23 May 2011

Protecting Property

Important Update: The Family Law Act was introduced on 14 November 2011 and contains a number of provisions which are critical to the comments made in this post. See my posts "The Early and Unlamented Deaths of ss. 90 and 120.1: Government takes quick action on parental support and unmarried persons' property agreements" and "Family Law Act Introduced!" for more information.

When a relationship has come to an end, it's usually a good idea to take steps to preserve the assets available for distribution between the parties. I'm not saying that every time a couple splits up one of them will be up to no good, but it usually pays to be cautious and careful. If your ex does decide to try and play games, it can be expensive to undo the damage. In this post, I'll review some of the common and not so common ways that property can be protected. Note that some remedies are only available to married couples, and that most remedies require the commencement of court proceedings.

File an Entry Under the Land (Spouse Protection) Act

A married spouse can apply for an entry against the title of the family home under the Land (Spouse Protection) Act. The entry will stop the property from being sold without the consent of the person who obtained the entry. Here's the fine print:
  • The property must be located in BC.
  • The parties must not be divorced at the time of the application.
  • The entry only applies to property "occupied by the husband and wife as their residence," and which is owned by one or both spouses.
  • The application must be made within one year of moving out of the property.
The cool things about entries under the Land (Spouse Protection) Act are that they can be obtained without commencing a law suit and the other spouse is not normally notified about the entry. The bad news is that the act ceases to apply once a couple are divorced, which means that the entry, although still on title, will be ineffective to prevent the transfer of the property.
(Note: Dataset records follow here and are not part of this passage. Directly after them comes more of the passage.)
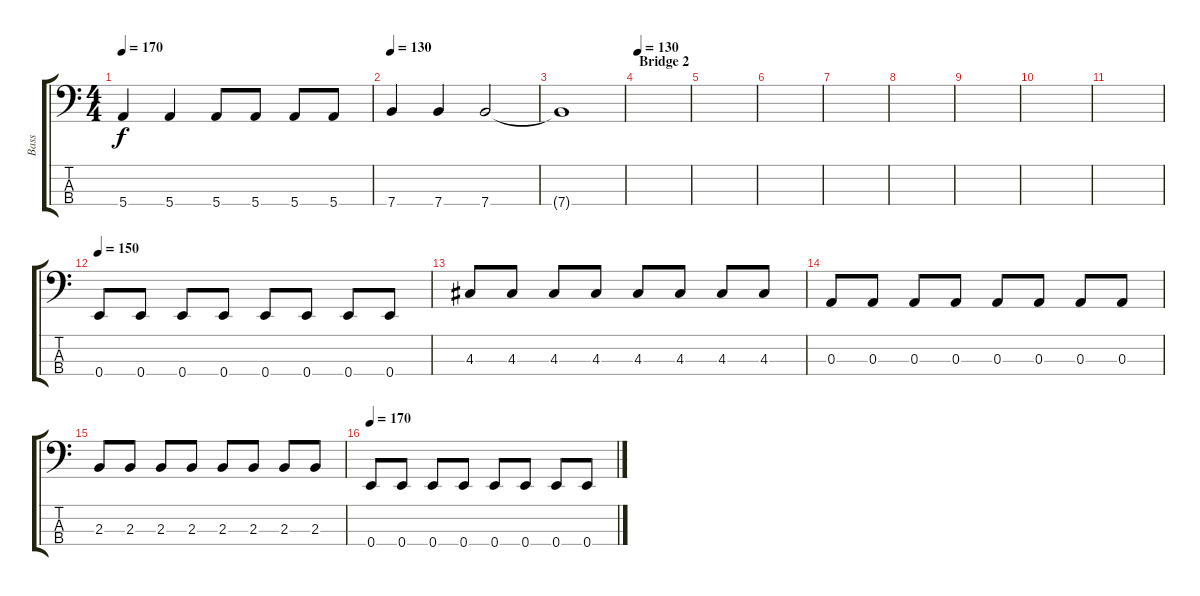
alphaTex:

\track ("Bass" "Bass") {instrument electricbassfinger}
\staff {score tabs}
\tuning (G2 D2 A1 E1) {hide}
\ts (4 4)
\tempo 170
\clef f4
\ks c
5.4.4{dy f} 5.4.4 5.4.8 5.4.8 5.4.8 5.4.8 |
\tempo 130
7.4.4 7.4.4 7.4.2 |
7.4{t}.1 |
\section ("" "Bridge 2")
\tempo 130
|
|
|
|
|
|
|
|
\tempo 150
0.4.8 0.4.8 0.4.8 0.4.8 0.4.8 0.4.8 0.4.8 0.4.8 |
4.3.8 4.3.8 4.3.8 4.3.8 4.3.8 4.3.8 4.3.8 4.3.8 |
0.3.8 0.3.8 0.3.8 0.3.8 0.3.8 0.3.8 0.3.8 0.3.8 |
2.3.8 2.3.8 2.3.8 2.3.8 2.3.8 2.3.8 2.3.8 2.3.8 |
\tempo 170
0.4.8 0.4.8 0.4.8 0.4.8 0.4.8 0.4.8 0.4.8 0.4.8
Register a Certificate of Pending Litigation
Married spouses and unmarried people can apply to register a certificate of pending litigation under the Land Title Act against the title of any real property to which they claim an interest. Once the CPL is registered, the owner will be unable to transfer title of the property or obtain a new mortgage until the CPL is canceled. Here's the fine print:
  • The property must be located in BC.
  • Litigation must have commenced in the Supreme Court, and the litigation must include a claim about the property proposed to be subject to the CPL.
  • The person applying for the CPL must be claiming an interest in the property in the litigation.
CPLs are registered with the Land Title and Survey Authority, after being stamped by the court where the litigation was commenced to confirm that the litigation includes a claim about the property the CPL is going to be registered against.

Apply for a s. 67 Restraining Order

A married spouse can apply for an order under s. 67 of the Family Relations Act to restrain the other spouse from selling the family assets or using them as collateral. A restraining order doesn't create an automatic bar to selling the family assets or using them to obtain a loan the way a CPL automatically prevents the transfer of land. Instead, if the person subject to the order breaches the order, he or she can be punished for contempt of court. Here's the fine print:
  • The restraining order covers real property and personal property located in BC, as well as personal property located outside the province.
  • Litigation must have commenced in the Supreme Court.
  • You must apply for the order in chambers.
The nice thing about s. 67 orders is that they are all but mandatory on the application of a party. If you need this order, you just have to apply for it and the court will give it to you.

Apply for an Injunction

Married spouses and unmarried people can apply for an injunction under Rule 12-4 of the Supreme Court Family Rules to stop the other party from dealing with assets, and the injunction can theoretically be as narrow or as broad as is required to accomplish the task. Again, the fine print:
  • The injunction can cover real property and personal property located in BC, as well as personal property located outside the province.
  • Litigation must have commenced in the Supreme Court.
  • You must apply for the order in chambers and the court may not make the order you want.
  • You must promise to make good any harm the other party suffers as a result of the injunction.
Married spouses and unmarried people can also apply for the same relief under s. 39 of the Law and Equity Act.

Apply for an Order for the Detention and Preservation of Property

Married spouses and unmarried people can apply for order for the detention and preservation of assets under Rule 12-1 of the Supreme Court Family Rules where there is a real risk that the other party will sell, damage or conceal property. The purpose of this order is to protect the assets from loss or a reduction in value, and can include a term requiring a party to deliver a specific thing to the other party. Here's the fine print:
  • The order can cover real property and personal property located in BC.
  • Litigation must have commenced in the Supreme Court.
  • You must apply for the order in chambers and the court may not make the order you want.
Married spouses and unmarried people can also apply for essentially the same relief under s. 39 of the Law and Equity Act.